Also known asHousing Affordability IndexNAHB Index
Published Sep 22, 2024Updated Mar 18, 2026

What Is Affordability Index?

Affordability index = median-household-income ÷ income needed to qualify for a median-home-price home. Index of 100 = the typical household can afford the typical home. Index of 80 = they'd need 25% more income. Index of 120 = they have 20% more than needed. In Denver, the index was 72 in 2024—median income couldn't afford median home. In Indianapolis, it was 115. Use it for market-research: affordable markets often have stronger rental-property demand as buyers are priced out.

The affordability index measures whether the typical household can afford the typical home—comparing median-household-income to the income needed to qualify for a median-home-price mortgage.
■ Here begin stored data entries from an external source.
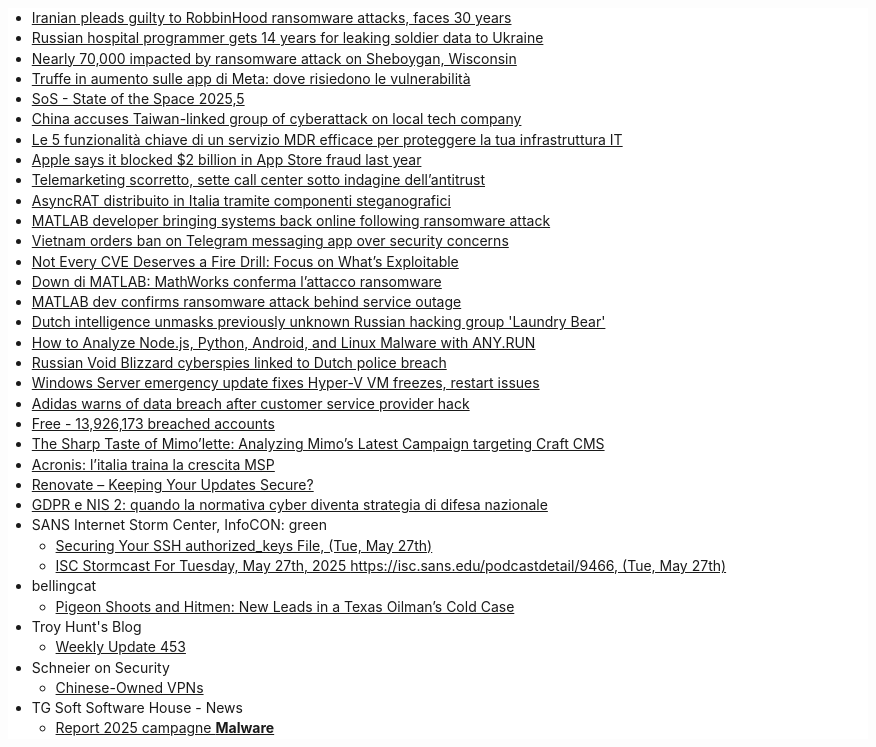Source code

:   - [Iranian pleads guilty to RobbinHood ransomware attacks, faces 30 years](https://www.bleepingcomputer.com/news/security/iranian-pleads-guilty-to-robbinhood-ransomware-attacks-faces-30-years/)
  - [Russian hospital programmer gets 14 years for leaking soldier data to Ukraine](https://therecord.media/russian-programmer-gets-14-years-for-leaking-info-to-ukraine)
  - [Nearly 70,000 impacted by ransomware attack on Sheboygan, Wisconsin](https://therecord.media/ransomware-sheboygan-breach-notice)
  - [Truffe in aumento sulle app di Meta: dove risiedono le vulnerabilità](https://www.cybersecurity360.it/nuove-minacce/truffe-in-aumento-sulle-app-di-meta-dove-risiedono-le-vulnerabilita/)
  - [SoS - State of the Space 2025,5](https://muhack.org/news/SoS-2025-5/)
  - [China accuses Taiwan-linked group of cyberattack on local tech company](https://therecord.media/china-accuses-taiwan-linked-group-of-cyberattacks)
  - [Le 5 funzionalità chiave di un servizio MDR efficace per proteggere la tua infrastruttura IT](https://www.cybersecurity360.it/soluzioni-aziendali/le-5-funzionalita-chiave-di-un-servizio-mdr-efficace-per-proteggere-la-tua-infrastruttura-it/)
  - [Apple says it blocked $2 billion in App Store fraud last year](https://therecord.media/apple-billions-app-store-fraud)
  - [Telemarketing scorretto, sette call center sotto indagine dell’antitrust](https://www.cybersecurity360.it/news/telemarketing-scorretto-sette-call-center-sotto-indagine-dellantitrust/)
  - [AsyncRAT distribuito in Italia tramite componenti steganografici](https://cert-agid.gov.it/news/asyncrat-distribuito-in-italia-tramite-componenti-steganografici/)
  - [MATLAB developer bringing systems back online following ransomware attack](https://therecord.media/matlab-developer-bringing-systems-online-ransomware)
  - [Vietnam orders ban on Telegram messaging app over security concerns](https://therecord.media/vietnam-orders-telegram-messaging-ban)
  - [Not Every CVE Deserves a Fire Drill: Focus on What’s Exploitable](https://www.bleepingcomputer.com/news/security/not-every-cve-deserves-a-fire-drill-focus-on-whats-exploitable/)
  - [Down di MATLAB: MathWorks conferma l’attacco ransomware](https://www.securityinfo.it/2025/05/27/down-di-matlab-mathworks-conferma-lattacco-ransomware/)
  - [MATLAB dev confirms ransomware attack behind service outage](https://www.bleepingcomputer.com/news/security/mathworks-blames-ransomware-attack-for-ongoing-outages/)
  - [Dutch intelligence unmasks previously unknown Russian hacking group 'Laundry Bear'](https://therecord.media/laundry-bear-void-blizzard-russia-hackers-netherlands)
  - [How to Analyze Node.js, Python, Android, and Linux Malware with ANY.RUN](https://any.run/cybersecurity-blog/how-to-analyze-malware-threats/)
  - [Russian Void Blizzard cyberspies linked to Dutch police breach](https://www.bleepingcomputer.com/news/security/russian-void-blizzard-cyberspies-linked-to-dutch-police-breach/)
  - [Windows Server emergency update fixes Hyper-V VM freezes, restart issues](https://www.bleepingcomputer.com/news/microsoft/windows-server-emergency-update-fixes-hyper-v-vm-freezes-restart-issues/)
  - [Adidas warns of data breach after customer service provider hack](https://www.bleepingcomputer.com/news/security/adidas-warns-of-data-breach-after-customer-service-provider-hack/)
  - [Free - 13,926,173 breached accounts](https://haveibeenpwned.com/Breach/FreeMobile)
  - [The Sharp Taste of Mimo’lette: Analyzing Mimo’s Latest Campaign targeting Craft CMS](https://blog.sekoia.io/the-sharp-taste-of-mimolette-analyzing-mimos-latest-campaign-targeting-craft-cms/)
  - [Acronis: l’italia traina la crescita MSP](https://www.securityinfo.it/2025/05/27/acronis-litalia-traina-la-crescita-msp/)
  - [Renovate – Keeping Your Updates Secure?](https://blog.compass-security.com/2025/05/renovate-keeping-your-updates-secure/)
  - [GDPR e NIS 2: quando la normativa cyber diventa strategia di difesa nazionale](https://www.cybersecurity360.it/legal/gdpr-e-nis-2-quando-la-normativa-cyber-diventa-strategia-di-difesa-nazionale/)
- SANS Internet Storm Center, InfoCON: green
  - [Securing Your SSH authorized&#x5f;keys File, (Tue, May 27th)](https://isc.sans.edu/diary/rss/31986)
  - [ISC Stormcast For Tuesday, May 27th, 2025 https://isc.sans.edu/podcastdetail/9466, (Tue, May 27th)](https://isc.sans.edu/diary/rss/31982)
- bellingcat
  - [Pigeon Shoots and Hitmen: New Leads in a Texas Oilman’s Cold Case](https://www.bellingcat.com/news/2025/05/27/pigeon-shoots-and-hitmen-new-leads-in-a-texas-oilmans-cold-case/)
- Troy Hunt's Blog
  - [Weekly Update 453](https://www.troyhunt.com/weekly-update-453/)
- Schneier on Security
  - [Chinese-Owned VPNs](https://www.schneier.com/blog/archives/2025/05/chinese-owned-vpns.html)
- TG Soft Software House - News
  - [Report 2025 campagne <strong>Malware</strong><br type="_moz" />](http://www.tgsoft.it/italy/news_archivio.asp?id=1639)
Above 100 means the market is affordable; below 100 means it's not.

At a Glance

  • What it is: Can median income afford median home?
  • Why it matters: Market health; rental demand signal
  • Index 100: Break-even
  • Above 100: Affordable
  • Below 100: Unaffordable
Formula

Affordability Index = Median Household Income ÷ Income Needed to Qualify

How It Works

The formula. Affordability index = median-household-income ÷ qualifying income. Qualifying income = the income needed to get a mortgage for the median-home-price at current rates, assuming typical housing-expense-ratio (e.g., 28%).

Example. Median-home-price $400,000. At 7% with 20% down, PITI ≈ $2,400. At 28% housing-expense-ratio, qualifying income = $2,400 ÷ 0.28 = $8,571/month = $102,857/year. Median-household-income $85,000. Index = $85,000 ÷ $102,857 = 0.83 = 83. Market is unaffordable—typical buyers need 20% more income.

NAHB version. The National Association of Home Builders publishes a Housing Opportunity Index (HOI)—similar concept. Above 50 = more than half of homes sold are affordable to median income. Below 50 = less than half.

For investors. Low affordability often means strong rental demand— buyers are priced out, they rent. High affordability can mean more competition from owner-occupants. Use it as one input in market-research, not the only one.

Real-World Example

Ava in Memphis. She compared Memphis and Austin for a rental-property. Memphis: median-home-price $245,000, median-household-income $52,000. Qualifying income for $245k at 7%: ~$58,000. Index: $52,000 ÷ $58,000 = 90. Slightly tight. Austin: median-home-price $550,000, median-household-income $78,000. Qualifying income: ~$130,000. Index: 60. Austin was far less affordable. She expected stronger rental demand in Austin (priced-out buyers) but higher price-to-rent-ratio made cash-flow harder. She chose Memphis—better cash-flow, decent index.

Pros & Cons

Advantages
  • Simple market health indicator
  • Widely reported
  • Comparable across markets
Drawbacks
  • Assumes median buyer; doesn't capture distribution
  • Uses median-household-income—may not match renter demographics
  • Rate-sensitive—moves with mortgage rates

Watch Out

  • Rate sensitivity: Index drops when rates rise. A market at 100 can fall to 80 when rates go from 6% to 8%.
  • Census lag: Median-household-income data can be 1–2 years old. Use latest census-data when available.
  • One input: Combine with price-to-rent-ratio, job-market, and population-growth.

Ask an Investor

The Takeaway

The affordability index measures whether the typical household can afford the typical home. Above 100 = affordable. Below 100 = unaffordable. Use it for market-research. Low affordability often means strong rental demand.